Once upon a time, Oagrus, the King of Thrace, married Calliope, the Muse; the two had a son, whom they named Orpheus. Apollo gave Orpheus the gift of a lyre, which Orpheus learned to play from the other muses (having a mother who is a muse comes in handy). Naturally gifted at music, Orpheus became the world’s best musician. He eventually met and fell in love with a maiden named Eurydice. Sadly, soon after their marriage, Eurydice was bitten by a viper, died, and descended into Hades, the place of the dead.
Brokenhearted, Orpheus followed Eurydice to the underworld and requested permission to take his wife back to the land of the living. Hades, Lord of the Underworld, agreed under the condition that Orpheus fulfill several duties. If successful, he could take Eurydice back to the world of the living provided he did not look back until they stood in the light of day.

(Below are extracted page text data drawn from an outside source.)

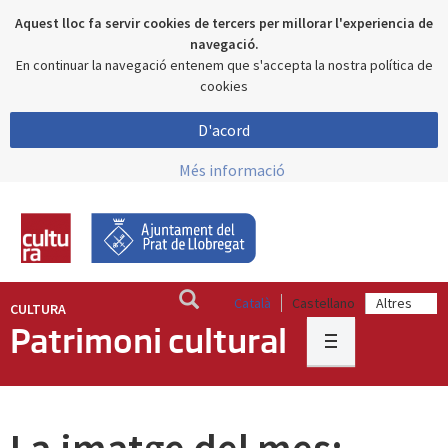
Aquest lloc fa servir cookies de tercers per millorar l'experiencia de
navegació.
En continuar la navegació entenem que s'accepta la nostra política de
cookies
D'acord
Més informació
Català
Castellano
CULTURA
Patrimoni cultural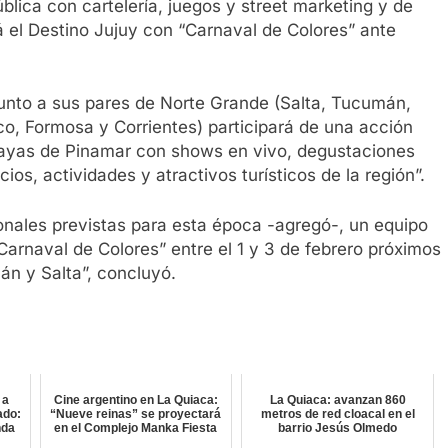
ública con cartelería, juegos y street marketing y de
á el Destino Jujuy con “Carnaval de Colores” ante
junto a sus pares de Norte Grande (Salta, Tucumán,
co, Formosa y Corrientes) participará de una acción
layas de Pinamar con shows en vivo, degustaciones
cios, actividades y atractivos turísticos de la región”.
nales previstas para esta época -agregó-, un equipo
Carnaval de Colores” entre el 1 y 3 de febrero próximos
án y Salta”, concluyó.
 a
Cine argentino en La Quiaca:
La Quiaca: avanzan 860
ado:
“Nueve reinas” se proyectará
metros de red cloacal en el
nda
en el Complejo Manka Fiesta
barrio Jesús Olmedo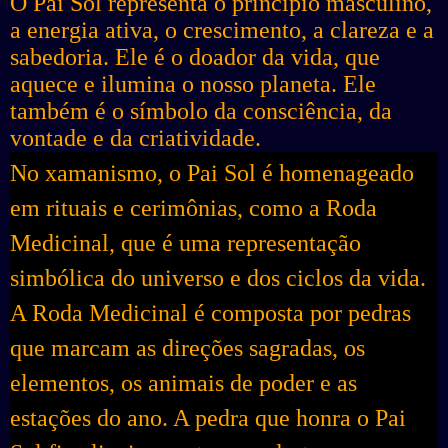
O Pai Sol representa o princípio masculino,
a energia ativa, o crescimento, a clareza e a
sabedoria. Ele é o doador da vida, que
aquece e ilumina o nosso planeta. Ele
também é o símbolo da consciência, da
vontade e da criatividade.
No xamanismo, o Pai Sol é homenageado
em rituais e cerimônias, como a Roda
Medicinal, que é uma representação
simbólica do universo e dos ciclos da vida.
A Roda Medicinal é composta por pedras
que marcam as direções sagradas, os
elementos, os animais de poder e as
estações do ano. A pedra que honra o Pai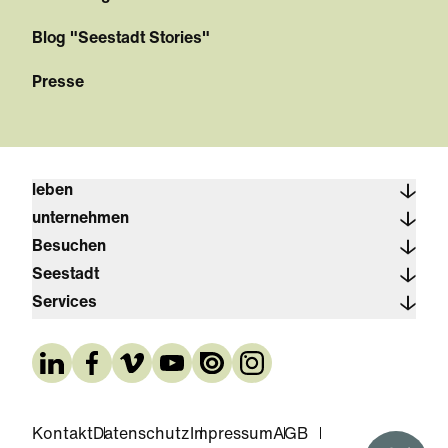
Blog "Seestadt Stories"
Presse
leben
unternehmen
Besuchen
Seestadt
Services
Kontakt
Datenschutz
Impressum
AGB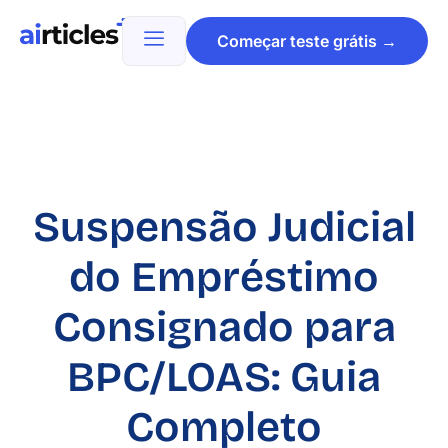
Começar teste grátis →
Suspensão Judicial
do Empréstimo
Consignado para
BPC/LOAS: Guia
Completo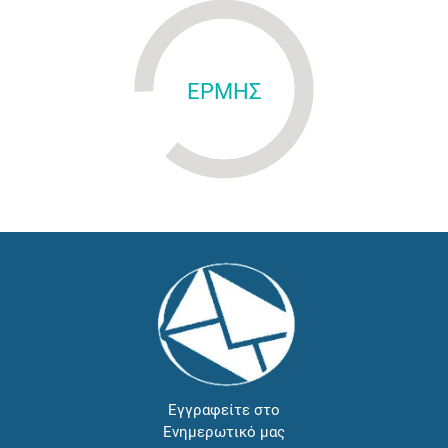
ΕΡΜΗΣ
Εγγραφείτε στο
Ενημερωτικό μας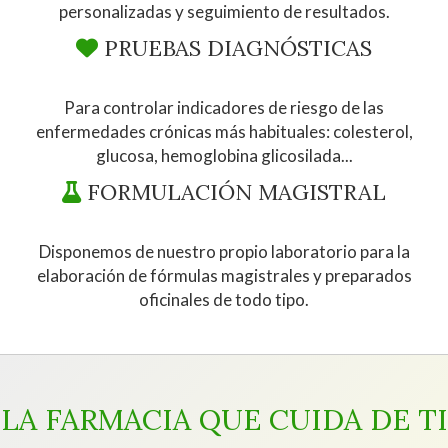
personalizadas y seguimiento de resultados.
PRUEBAS DIAGNÓSTICAS
Para controlar indicadores de riesgo de las
enfermedades crónicas más habituales: colesterol,
glucosa, hemoglobina glicosilada...
FORMULACIÓN MAGISTRAL
Disponemos de nuestro propio laboratorio para la
elaboración de fórmulas magistrales y preparados
oficinales de todo tipo.
LA FARMACIA QUE CUIDA DE TI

Ever the hero, Orpheus fulfilled every task, fought every foe, and proved himself to be an all-around hero; however, once attaining the light of the living, Orpheus turned to look back. We don’t know exactly why he looked back–maybe Eurydice called his name, maybe he wanted one last look at the underworld, maybe he was looking to see whether his wife was safe. We only know that he looked back, and lost Eurydice forever: she was bound to return to the underworld.
After returning to the land of the living alone, Orpheus resumed his throne in Thrace, where Dionysos arrived shortly afterward to extend his cult. Loyal to Apollo, Orpheus refused to honor Dionysos and publicly proclaimed his loyalty to Apollo. In a fit of rage, Dionysos had his maenades tear Orpheus into pieces and threw the head of Orpheus into the river. The head of Orpheus, singing all the way, floated out to sea. It was eventually recovered, along with his lyre. The head of Orpheus was rather ironically placed in a grotto sacred to Dionysos, and the lyre in the temple of Apollo. Evidently annoyed by the singing, Apollo silenced the head of Orpheus. The Muses took the lyre from Apollo’s temple and transformed it into a heavenly constellation.
Based on the fundamentals of monomyth typology, one can see that Orpheus represents the whole individual, representing the essential elements of Joseph Campbell’s monomyth. Orpheus left the predictable world in which he lived and descended into the underworld. In symbolic terms, he was willing to go downward, underneath, into the unconscious, and confront the entire psyche without being overwhelmed by the psyche or by his own daring. Richard Hughes defines heroism beautifully as, “the unblinking meeting of one’s whole self and the capacity to be aware of, expressive of, and transformed by that meeting” (112).
In psychological terms, one might say that the hero explores the outer landscape, liberating something from the prison of the unknown; the artist explores the inner landscape and brings back images of what he has found there. Orpheus represents separation, descent, discovery, and return; the combination of his actions and his music make him a heroic artist.
Somewhere in the last day or so I read someone’s blog, and the author commented about going down Alice’s rabbit-hole. I like the imagery Lewis Carroll gave us in Alice in Wonderland, because the act of Alice going down the rabbit hole is very much a picture of the individual’s quest. One must go down the rabbit-hole and perceive that one is completely alone, perhaps even isolated from God or whatever one holds holy. The person has to be able to stand alone in order to be whole, just as God stands alone (I AM THAT I AM). When we go down into that lonely place and return alone but changed, we are like the heroic Orpheus. This is a metaphor for living whole.
Campbell, Joseph. The Hero with a Thousand Faces, Bollingen Series 17. Princeton, NJ: Princeton University Press, 1976.
Frye, Northrop. Anatomy of Criticism: Four Essays. Princeton, NJ: Princeton University Press, 1990.
Hughes, Richard E. The Lively Image: Four Myths in Literature. New York: Little, Brown, and Co., 1975.